Let’s start with a historical example: the MOS 6502, first released in 1975 – 42 years ago, and one of the key chips in the microcomputer revolution. A 6502 was typically clocked at 1MHz and did a 1-byte memory access essentially every clock cycle, which are nice round figures to use as a baseline. A typical 6502 instruction took 3-5 cycles; some instructions with more complex addressing modes took longer, a few were quicker, and there was some overlapping of the fetch of the next instruction with execution of the current instruction, but no full pipelining like you’d see in later (and more complex) workstation and then microcomputer CPUs, starting around the mid-80s. That gives us a baseline of 1 byte/cycle and let’s say about 4 bytes/instruction memory bandwidth on a 40-year old CPU. A large fraction of that bandwidth went simply into fetching instruction bytes.
Next, let’s look at a recent (as of this writing) and relatively high-end desktop CPU. An Intel Core i7-7700K, has about 50GB/s and 4 cores, so if all 4 cores are under equal load, they get about 12.5GB/s each. They also clock at about 4.2GHz (it’s safe to assume that with all 4 cores active and hitting memory, none of them is going to be in “turbo boost” mode), so they come in just under 3 bytes per cycle of memory bandwidth. Code that runs OK-ish on that CPU averages around 1 instruction per cycle, well-optimized code around 3 instructions per cycle. So well-optimized code running with all cores busy has about 1 byte/instruction of available memory bandwidth. Note that we’re 40 years of Moore’s law scaling later and the available memory bandwidth per instruction has gone down substantially. And while the 6502 is a 8-bit microprocessor doing 8-bit operations, these modern cores can execute multiple (again, usually up to three) 256-bit SIMD operations in one cycle; if we treat the CPU like a GPU and count each 32-bit vector lane as a separate “thread” (appropriate when running SIMT/SPMD-style code), then we get 24 “instructions” executed per cycle and a memory bandwidth of about 0.125 bytes per cycle per “SIMT thread”, or less unwieldy, one byte every 8 “instructions”.
It gets even worse if we look at GPUs.
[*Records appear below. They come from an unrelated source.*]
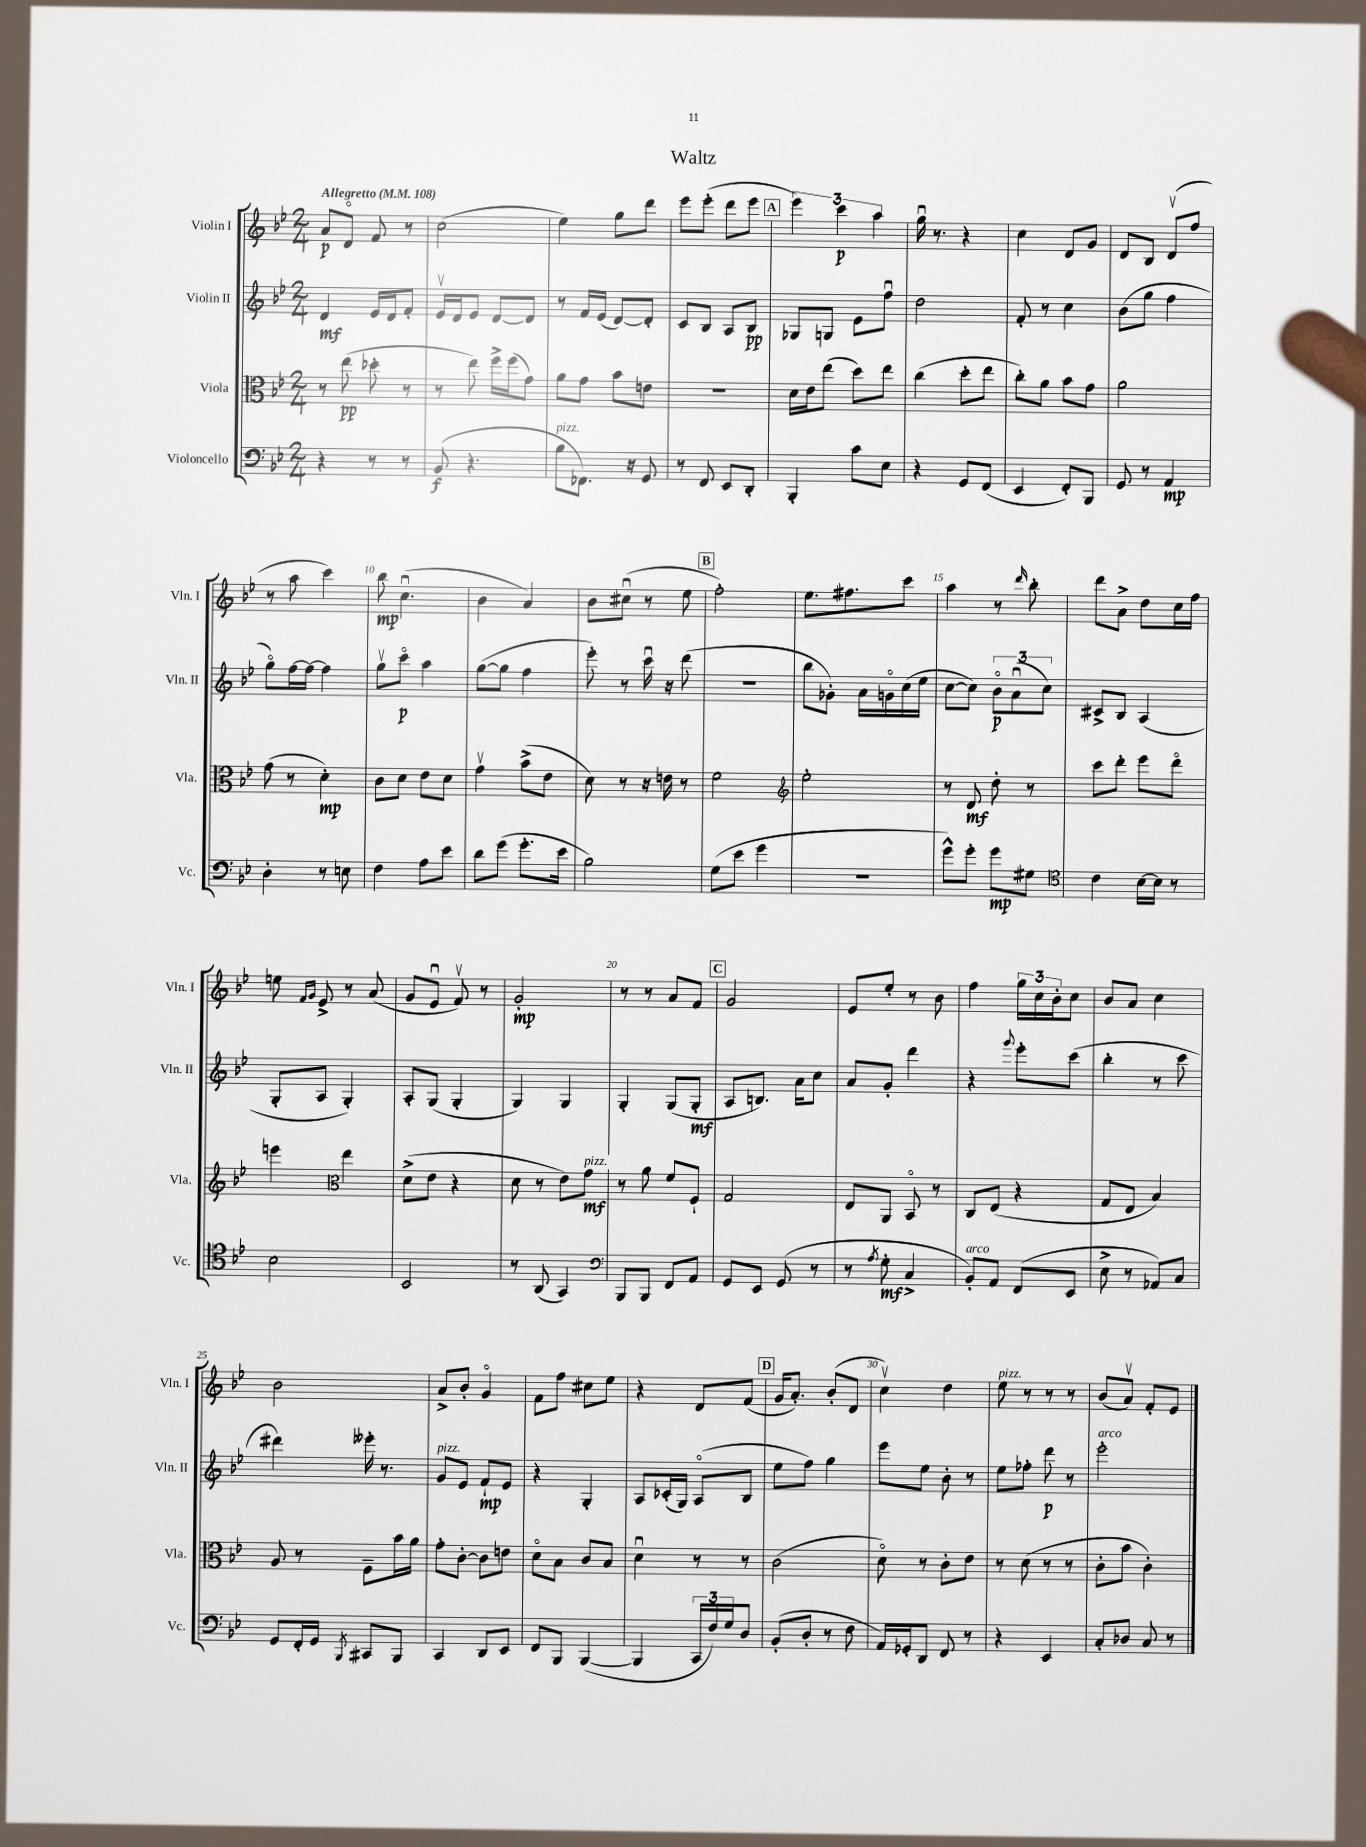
\header { title = "Waltz" }
<<
\new StaffGroup <<
\new Staff = "s0" \with { instrumentName = "Violin I" shortInstrumentName = "Vln. I" } {
    \clef treble \key bes \major \numericTimeSignature \time 2/4 \tempo "Allegretto" 4 = 108
    a'8\p d'8\flageolet f'8 r8 |
    c''2( |
    ees''4) g''8 d'''8 |
    ees'''8 ees'''8-.( d'''8 ees'''8 |
    \mark \markup { \box "A" } \tuplet 3/2 { ees'''4) c'''4\p a''4 } |
    g''16\downbow r8. r4 |
    c''4 d'8 g'8 |
    d'8 bes8 d'8\upbow( f''8 |
    r8 a''8 c'''4) |
    bes''8\mp c''4.\downbow( |
    bes'4 a'4) |
    bes'8 cis''8\downbow( r8 ees''8 |
    \mark \markup { \box "B" } f''2-.) |
    ees''8. fis''8. c'''8 |
    a''4 r8 \grace { d'''16 } bes''8-. |
    d'''8 a'8-> d''8 c''16 f''16 |
    e''8 \grace { f'16 g'16 } ees'8-> r8 a'8( |
    g'8 ees'8\downbow f'8\upbow) r8 |
    g'2-.\mp |
    r8 r8 a'8 f'8 |
    \mark \markup { \box "C" } g'2 |
    ees'8 ees''8-. r8 bes'8 |
    f''4 \tuplet 3/2 { g''16 c''16 bes'16-. } c''8 |
    bes'8 a'8 c''4 |
    bes'2 |
    a'8-> bes'8-. g'4\flageolet |
    f'8 f''8 cis''8 ees''8 |
    r4 d'8 f'8( |
    \mark \markup { \box "D" } g'16 a'8.-.) bes'8-.( d'8 |
    c''4\upbow) d''4 |
    ees''8^\markup { \italic "pizz." } r8 r8 r8 |
    bes'8( a'8\upbow) f'8-. ees'8 \bar "|." |
}
\new Staff = "s1" \with { instrumentName = "Violin II" shortInstrumentName = "Vln. II" } {
    \clef treble \key bes \major \numericTimeSignature \time 2/4
    d'4\mf ees'16 d'16 f'8-. |
    ees'16\upbow d'16 ees'8 d'8~ d'8 |
    r8 f'16 ees'16( d'8~) d'8-. |
    c'8 bes8 a8 bes8\pp |
    \mark \markup { \box "A" } ges8 g8 ees'8 f''8\downbow |
    d''2 |
    f'8-. r8 c''4 |
    bes'8( g''8 f''4 |
    g''8\flageolet) f''16~ f''16~ f''4 |
    g''8\upbow c'''8\flageolet\p a''4 |
    g''8~( g''8 f''4 |
    ees'''8-.) r8 c'''16\downbow r16 d'''8( |
    \mark \markup { \box "B" } R2 |
    bes''8 ges'8-.) a'16 g'16\flageolet c''16( ees''16 |
    c''8~ c''8) \tuplet 3/2 { bes'8\flageolet\p a'8\downbow( c''8) } |
    cis'8-> bes8 a4( |
    g8-. a8 g4-.) |
    a8-. g8( g4-. |
    g4) g4 |
    g4-. g8( g8-.\mf |
    \mark \markup { \box "C" } a8 b8.) a'16 c''8 |
    a'8 g'8-. d'''4 |
    r4 \appoggiatura { g'''8 } ees'''8-. c'''8( |
    bes''4-. r8 c'''8 |
    dis'''4) eeses'''16-. r8. |
    g'8^\markup { \italic "pizz." } ees'8 f'8-!\mp ees'8 |
    r4 g4-. |
    a8 ces'16-.( g16) a8\flageolet( bes8 |
    \mark \markup { \box "D" } ees''8 f''8) g''4 |
    ees'''8 ees''8 bes'8-. r8 |
    ees''8 fes''8-. d'''8\p r8 |
    ees'''2-.^\markup { \italic "arco" } \bar "|." |
}
\new Staff = "s2" \with { instrumentName = "Viola" shortInstrumentName = "Vla." } {
    \clef alto \key bes \major \numericTimeSignature \time 2/4
    r8 ees''8\pp( des''8-. r8 |
    r8 ees''8) f''16-> f''16( g'8) |
    a'8 g'8 bes'8 e'8 |
    R2 |
    \mark \markup { \box "A" } d'16 ees'16 ees''8( d''8) ees''8 |
    c''4( d''8-. ees''8 |
    c''8-.) a'8 bes'8 g'8 |
    a'2 |
    g'8( r8 d'4-.\mp) |
    c'8 d'8 ees'8 d'8 |
    g'4\upbow bes'8->( ees'8 |
    d'8) r8 r16 e'16 r8 |
    \mark \markup { \box "B" } f'2 |
    \clef treble ees''2-. |
    r8 d'8\mf d''8-. r8 |
    c'''8 d'''8-. ees'''8 d'''8\flageolet |
    e'''4 \clef alto ees''4 |
    d'8->( ees'8 r4 |
    d'8 r8 ees'8) g'8\mf^\markup { \italic "pizz." } |
    r8 a'8 f'8 f8-! |
    \mark \markup { \box "C" } g2 |
    ees8 a,8 bes,8\flageolet r8 |
    c8 ees8( r4 |
    g8 ees8 bes4) |
    a8 r8 f8-- bes'16 a'16 |
    g'8-. c'8~-. c'8 e'8 |
    d'8\flageolet bes8 c'8 bes8 |
    d'4\downbow r8 r8 |
    \mark \markup { \box "D" } c'2( |
    d'8\flageolet) r8 c'8-. ees'8 |
    r8 d'8( r8 r8 |
    c'8-. bes'8 c'4-.) \bar "|." |
}
\new Staff = "s3" \with { instrumentName = "Violoncello" shortInstrumentName = "Vc." } {
    \clef bass \key bes \major \numericTimeSignature \time 2/4
    r4 r8 r8 |
    bes,8\f( r4. |
    bes8^\markup { \italic "pizz." } fes,8.) r16 g,8 |
    r8 f,8 ees,8 d,8-. |
    \mark \markup { \box "A" } bes,,4-. c'8 ees8 |
    r4 g,8 f,8( |
    ees,4 f,8-.) bes,,8 |
    g,8 r8 a,4\mp |
    d4-. r8 e8 |
    f4 a8 ees'8 |
    d'8 g'8( g'8.-. ees'16 |
    bes2) |
    \mark \markup { \box "B" } g8( ees'8 g'4 |
    R2 |
    g'8-^) g'8-. g'8\mp gis8 |
    \clef tenor c'4 bes16~ bes16 r8 |
    bes2 |
    bes,2 |
    r8 a,8( g,4) |
    \clef bass bes,,8 bes,,8 f,8 a,8 |
    \mark \markup { \box "C" } g,8 ees,8 g,8( r8 |
    r8 \acciaccatura { a8 } g8-.\mf c4-> |
    bes,8-.^\markup { \italic "arco" }) a,8 f,8( ees,8 |
    ees8-> r8 aes,8) c8 |
    g,8 f,16-. g,16 \acciaccatura { bes,,8 } cis,8 bes,,8 |
    c,4 d,8 ees,8 |
    f,8 bes,,8 bes,,4~( |
    bes,,4 \tuplet 3/2 { c,16 f16) g16 } d8 |
    \mark \markup { \box "D" } bes,8-.( d8-. r8 f8 |
    a,16) ges,16-. d,8 f,8 r8 |
    r4 ees,4 |
    c8-. des8 c8 r8 \bar "|." |
}
>>
>>
\layout { \context { \Score \override BarNumber.break-visibility = ##(#f #t #t) barNumberVisibility = #(every-nth-bar-number-visible 5) } }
Now, GPUs generally look like they have insanely high memory bandwidths. But they also have a lot of compute units and (by CPU standards) extremely small amounts of cache per “thread” (invocation, lane, CUDA core, pick your terminology of choice). Let’s take the (again quite recent as of this writing) NVidia GeForce GTX 1080Ti as an example. It has (as per Wikipedia) a memory bandwidth of 484GB/s, with a stock core clock of about 1.48GHz, for an overall memory bandwidth of about 327 bytes/cycle for the whole GPU. However, this GPU has 28 “Shading Multiprocessors” (roughly comparable to CPU cores) and 3584 “CUDA cores” (SIMT lanes). We get about 11.7 bytes/cycle per SM, so about 4x what the i7-7700K core gets; that sounds good, but each SM drives 128 “CUDA cores”, each corresponding to a thread in the SIMT programming model. Per thread, we get about 0.09 bytes of memory bandwidth per cycle – or perhaps less awkward at this scale, one byte every 11 instructions.
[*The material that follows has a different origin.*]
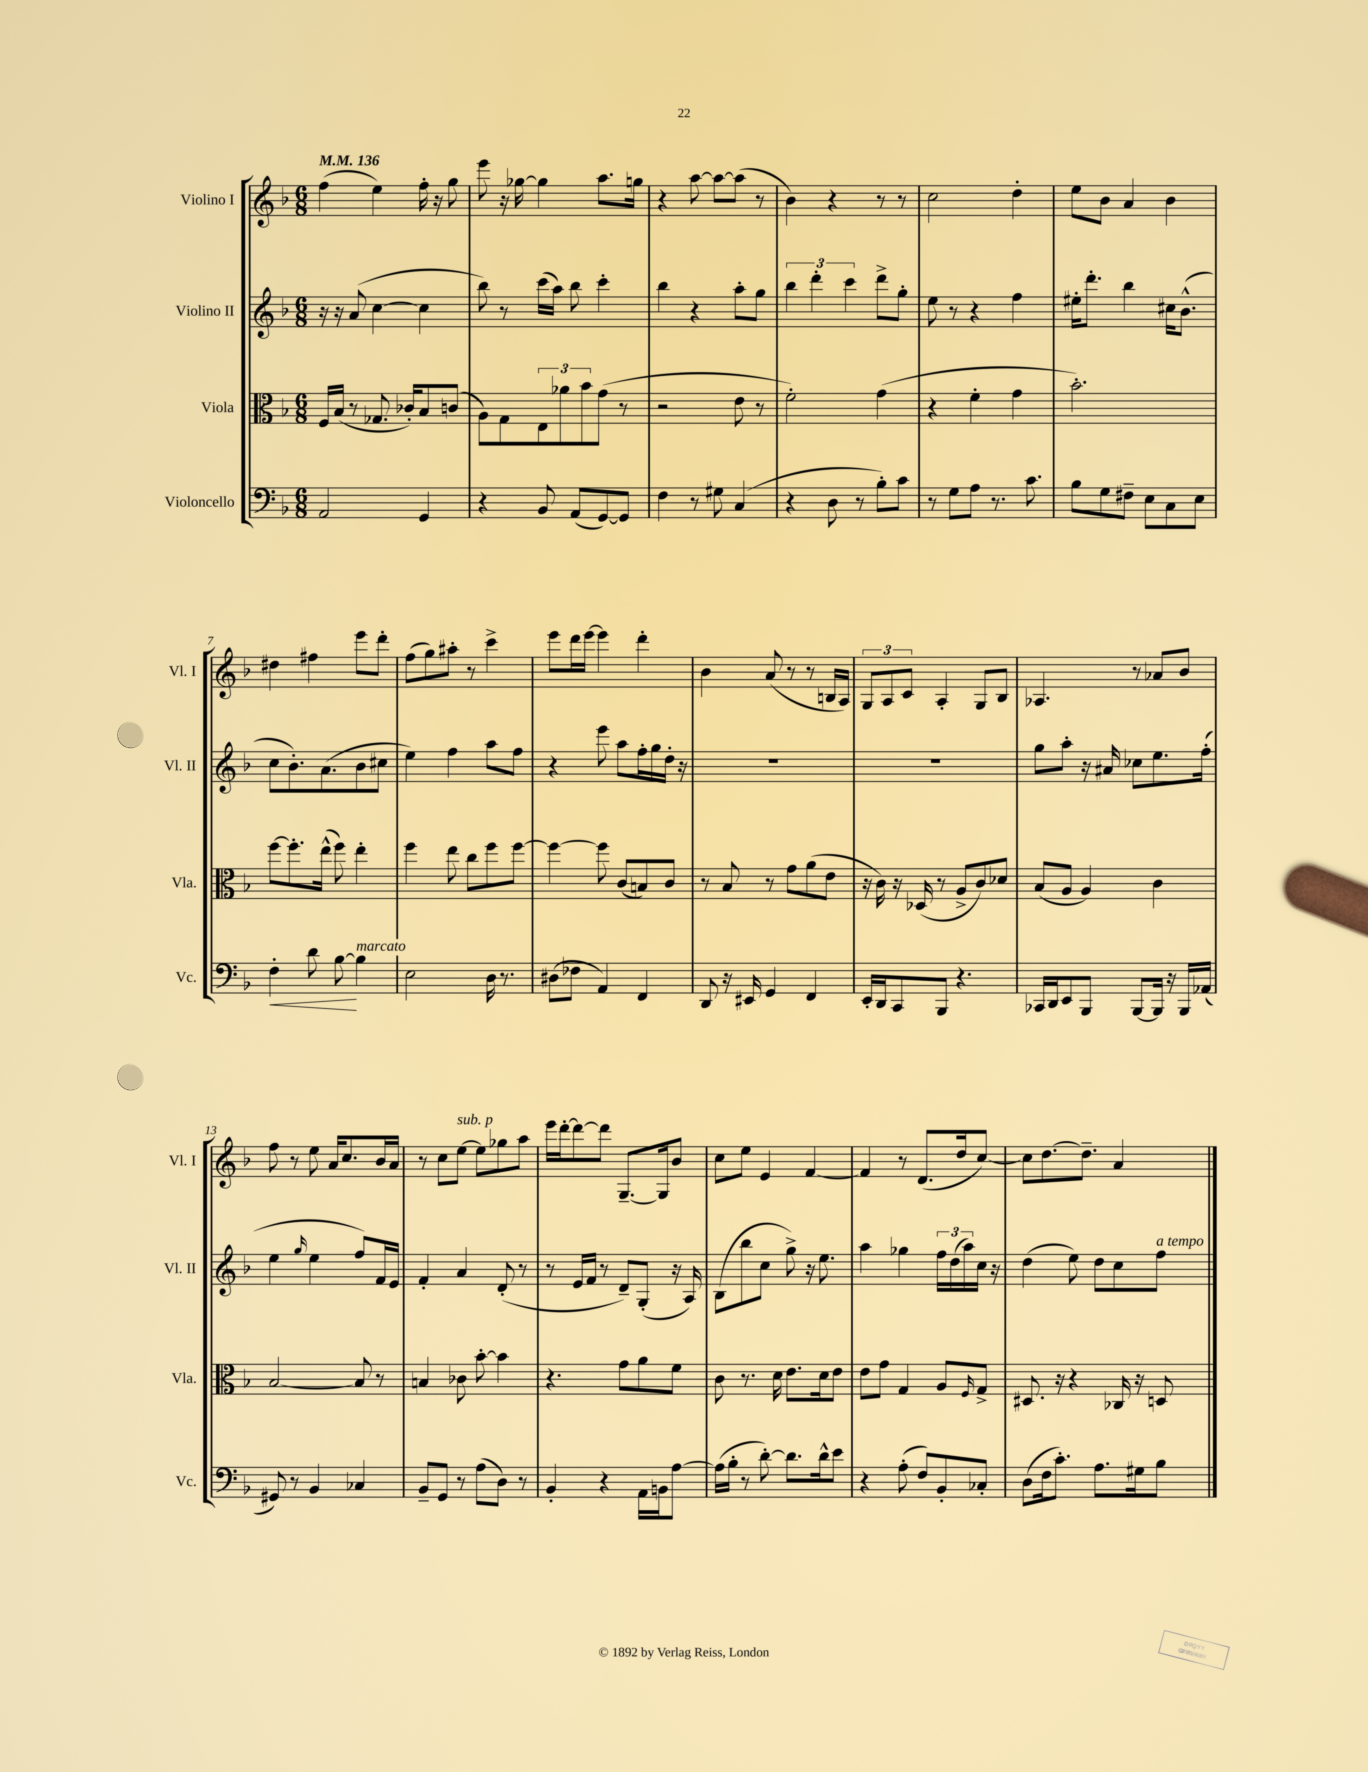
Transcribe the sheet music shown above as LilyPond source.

That, in short, is why everything keeps getting more and larger caches, and why even desktop GPUs have quietly started using tile-based rendering approaches (or just announced so openly). Absolute memory bandwidths in consumer devices have gone up by several orders of magnitude from the ~1MB/s of early 80s home computers, but available compute resources have grown much faster still, and the only way to stop bumping into bandwidth limits all the time is to make sure your workloads have reasonable locality of reference so that the caches can do their job.
Final disclaimer: bandwidth is only one part of the equation. Not considered here is memory latency (and that’s a topic for a different post). The good news is absolute DRAM latencies have gone down since the 80s – by a factor of about 4-5 or so. The bad news is that clock rates have increased by about a factor of 3000 since then – oops. CPUs generally hit much lower memory latencies than GPUs (and are designed for low-latency operation in general) whereas GPUs are all about throughput. When CPU code is limited by memory, it is more commonly due to latency than bandwidth issues (running out of independent work to run while waiting for a memory access). GPU kernels have tons of runnable warps at the same time, and are built to schedule something else during the wait; running on GPUs, it’s much easier to run into bandwidth issues.